The importance of the dissolution rate on the clinical performance of drugs and drug delivery systems is a critical component in the drug development process. Dissolution testing can be carried out on either tablets or capsules. The test is more often performed on products that are known for absorption problems and poor solubility, said Dr BR Jagashetty, Karnataka Drugs Controller and president, IPA, Karnataka.
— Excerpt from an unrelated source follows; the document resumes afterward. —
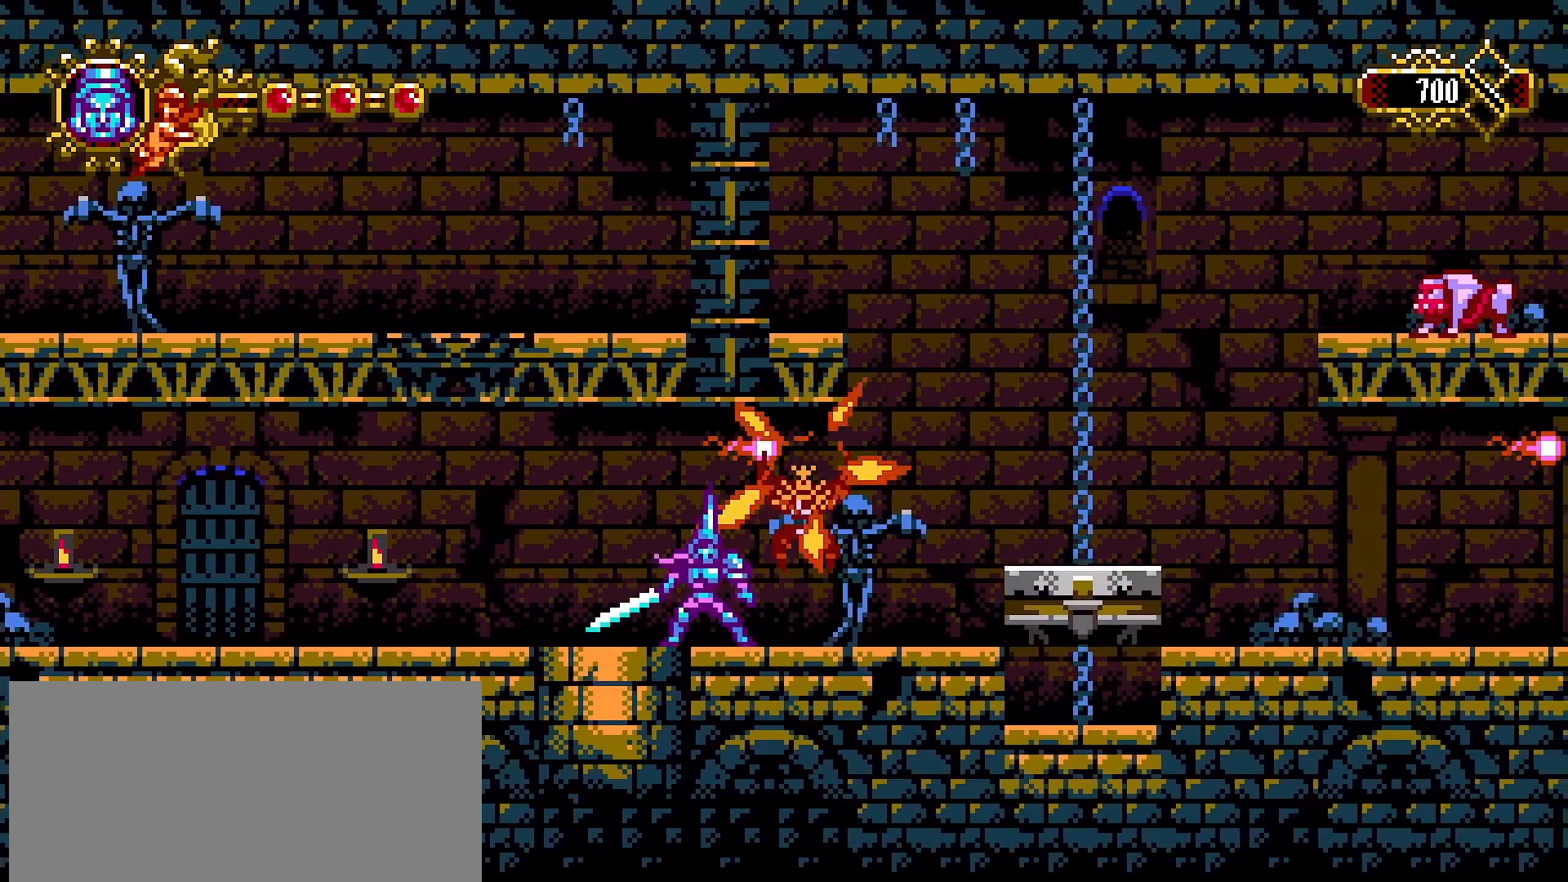
{"buttons": [], "left_stick": "right", "right_stick": "center", "events": [[233, "left_stick", "right"]]}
Although the US Pharmacopoeia has set standards for tablet integration testing and for dissolution, often the suggested procedures are modified by the manufacturer to meet the specific needs of the problems related to poor solubility, Dr Jagashetty said in this key note address at the two day seminar organized by IPA Karnataka in Bangalore.

The key objective of the dissolution testing is to provide the patient a consistent therapy. This requires that the dosage forms release the active ingredients in a consistent and reproducible manner. The real test is the therapeutic outcome. The dissolution rate of dosage forms and in-vitro models are unable to realistically duplicate biological conditions. The crucial test of any in-vitro dissolution test model is its correlation to the in-vivo situation. To date, no dissolution test has been devised that in every instance gives the same rank order for 'in-vitro' dissolution and 'in-vivo' availability for different formulations or batches of the same drug, added the Dr Jagashetty.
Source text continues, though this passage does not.